• **BRONFRAGMENT**
Hoe cultuur medewerkers vitaal maakt
07 maart 2023 door Mark Mierashun stress te verlagen.
Breed onderzoek toont een statistisch verband tussen het bezoek van theater, concert en museum en vitaliteit, optimisme en gezondheid. De effecten van cultuurbezoek blijven bestaan na correctie van sociale en economische verschillen tussen groepen mensen. Er zijn minstens vier kenmerken van cultuurbezoek die het positieve effect op de vitaliteit kunnen verklaren.
Onderzoek in bedrijven met een cultuurprogramma voor medewerkers laat een dubbel effect zien: medewerkers zijn beter opgewassen tegen stress als ze aan het programma deelnemen. Daarnaast profiteert de hele afdeling wanneer ook de manager aan het programma deelneemt. Managers die cultuur bezoeken ontwikkelen een andere managementstijl. In het algemeen geldt: hoe meer cultuurbezoek hoe groter het effect, maar ook bij een betrekkelijk lage frequentie van een paar cultuurbezoeken per jaar is er al een verbetering van de vitaliteit te meten. Belangrijk is wel dat er een goede klik met het bezochte cultuuraanbod bestaat.

• **OPDRACHT**
Geef het vervolg van de tekst over cultuurbezoek en de vitaliteit van medewerkers, te beginnen na de laatste zin.

• **Opgeslagen gegevens**

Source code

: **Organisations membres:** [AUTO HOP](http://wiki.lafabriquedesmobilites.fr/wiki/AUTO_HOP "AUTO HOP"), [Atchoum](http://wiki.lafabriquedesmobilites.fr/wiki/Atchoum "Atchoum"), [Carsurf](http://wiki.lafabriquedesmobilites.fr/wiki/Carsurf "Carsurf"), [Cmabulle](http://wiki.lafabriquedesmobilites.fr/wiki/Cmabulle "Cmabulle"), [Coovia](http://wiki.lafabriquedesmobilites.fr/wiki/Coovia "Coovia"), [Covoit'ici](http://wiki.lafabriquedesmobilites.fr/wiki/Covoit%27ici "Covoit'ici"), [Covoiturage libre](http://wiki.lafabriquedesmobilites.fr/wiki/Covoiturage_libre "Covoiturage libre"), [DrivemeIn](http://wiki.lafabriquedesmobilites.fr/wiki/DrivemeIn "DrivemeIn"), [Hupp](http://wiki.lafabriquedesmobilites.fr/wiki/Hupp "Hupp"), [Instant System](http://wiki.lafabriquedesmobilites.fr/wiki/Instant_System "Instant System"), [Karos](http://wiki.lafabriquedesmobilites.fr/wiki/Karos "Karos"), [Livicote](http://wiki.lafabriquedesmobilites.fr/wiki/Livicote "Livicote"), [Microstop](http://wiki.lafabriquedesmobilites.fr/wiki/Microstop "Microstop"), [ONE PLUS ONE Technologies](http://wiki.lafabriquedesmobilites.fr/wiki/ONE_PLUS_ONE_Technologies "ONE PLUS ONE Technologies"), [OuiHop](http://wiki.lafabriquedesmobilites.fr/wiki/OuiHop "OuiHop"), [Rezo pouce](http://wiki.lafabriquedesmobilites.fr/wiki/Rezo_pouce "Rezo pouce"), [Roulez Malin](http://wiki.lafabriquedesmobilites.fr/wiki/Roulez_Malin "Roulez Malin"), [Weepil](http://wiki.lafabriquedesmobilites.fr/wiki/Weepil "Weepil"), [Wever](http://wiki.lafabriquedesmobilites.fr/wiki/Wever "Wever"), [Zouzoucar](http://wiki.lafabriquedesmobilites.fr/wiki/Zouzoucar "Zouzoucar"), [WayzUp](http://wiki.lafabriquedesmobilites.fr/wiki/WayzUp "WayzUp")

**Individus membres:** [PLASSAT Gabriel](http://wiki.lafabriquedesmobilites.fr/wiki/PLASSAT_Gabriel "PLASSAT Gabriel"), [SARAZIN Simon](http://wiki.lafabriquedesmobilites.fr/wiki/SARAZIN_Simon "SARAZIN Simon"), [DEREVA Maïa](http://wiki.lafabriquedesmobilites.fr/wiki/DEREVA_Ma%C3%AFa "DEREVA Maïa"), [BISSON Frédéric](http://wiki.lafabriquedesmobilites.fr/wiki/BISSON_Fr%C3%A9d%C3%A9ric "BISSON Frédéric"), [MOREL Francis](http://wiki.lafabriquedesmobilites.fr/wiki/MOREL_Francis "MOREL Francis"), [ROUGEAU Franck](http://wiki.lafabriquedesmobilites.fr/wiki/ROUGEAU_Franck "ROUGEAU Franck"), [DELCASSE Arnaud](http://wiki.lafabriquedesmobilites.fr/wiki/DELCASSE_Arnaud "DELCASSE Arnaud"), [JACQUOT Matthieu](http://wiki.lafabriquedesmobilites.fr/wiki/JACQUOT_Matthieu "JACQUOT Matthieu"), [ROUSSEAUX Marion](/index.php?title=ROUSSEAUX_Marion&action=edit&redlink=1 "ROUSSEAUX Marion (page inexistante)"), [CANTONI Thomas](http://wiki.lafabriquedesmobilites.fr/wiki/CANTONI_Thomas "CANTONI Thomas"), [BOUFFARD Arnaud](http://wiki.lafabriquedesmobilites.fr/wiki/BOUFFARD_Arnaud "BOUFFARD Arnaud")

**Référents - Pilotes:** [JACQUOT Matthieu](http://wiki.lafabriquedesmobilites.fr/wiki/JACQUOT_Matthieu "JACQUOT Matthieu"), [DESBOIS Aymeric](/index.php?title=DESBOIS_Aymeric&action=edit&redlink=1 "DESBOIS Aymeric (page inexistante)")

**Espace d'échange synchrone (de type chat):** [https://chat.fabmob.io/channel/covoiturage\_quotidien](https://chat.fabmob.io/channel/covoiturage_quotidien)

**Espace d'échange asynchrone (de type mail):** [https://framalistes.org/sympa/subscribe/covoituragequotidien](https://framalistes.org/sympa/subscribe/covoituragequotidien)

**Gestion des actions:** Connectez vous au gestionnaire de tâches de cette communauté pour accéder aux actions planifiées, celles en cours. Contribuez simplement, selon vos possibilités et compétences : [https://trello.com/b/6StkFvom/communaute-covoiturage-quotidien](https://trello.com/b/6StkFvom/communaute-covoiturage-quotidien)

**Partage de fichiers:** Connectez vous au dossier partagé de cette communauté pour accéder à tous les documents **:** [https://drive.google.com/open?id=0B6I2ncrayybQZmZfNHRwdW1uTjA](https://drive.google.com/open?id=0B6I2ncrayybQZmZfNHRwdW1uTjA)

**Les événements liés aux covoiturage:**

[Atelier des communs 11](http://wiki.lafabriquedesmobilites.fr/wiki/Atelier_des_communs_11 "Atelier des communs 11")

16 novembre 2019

• **UITKOMST HIERONDER**
Kenmerken
1. Een schouwburg, concertzaal, bioscoop en museum bieden een neutrale omgeving, even weg van alle ‘haakjes’ waaraan de aandacht blijft hangen.
2. Cultuur nodigt uit tot sociale ontmoeting. Onder andere de stof oxytocine helpt daarbij stressvolle ervaringen verwerken.
3. Het speelse karakter van cultuur stimuleert de productie van een stof die hersencellen activeert en stress en angst verdrijft.
4. Cultuur roept fascinatie op en stimuleert daarmee de ‘gerichte aandacht’ en brengt de ‘onvrijwillige aandacht’ tot rust.
Belastende werkomgeving
Draagt cultuurbezoek bij aan de vitaliteit van medewerkers en dus aan de productiviteit en slagvaardigheid van organisaties? CultuurWerkt! vroeg wetenschapsjournalist Mark Mieras om de onderzoeken op een rijtje te zetten.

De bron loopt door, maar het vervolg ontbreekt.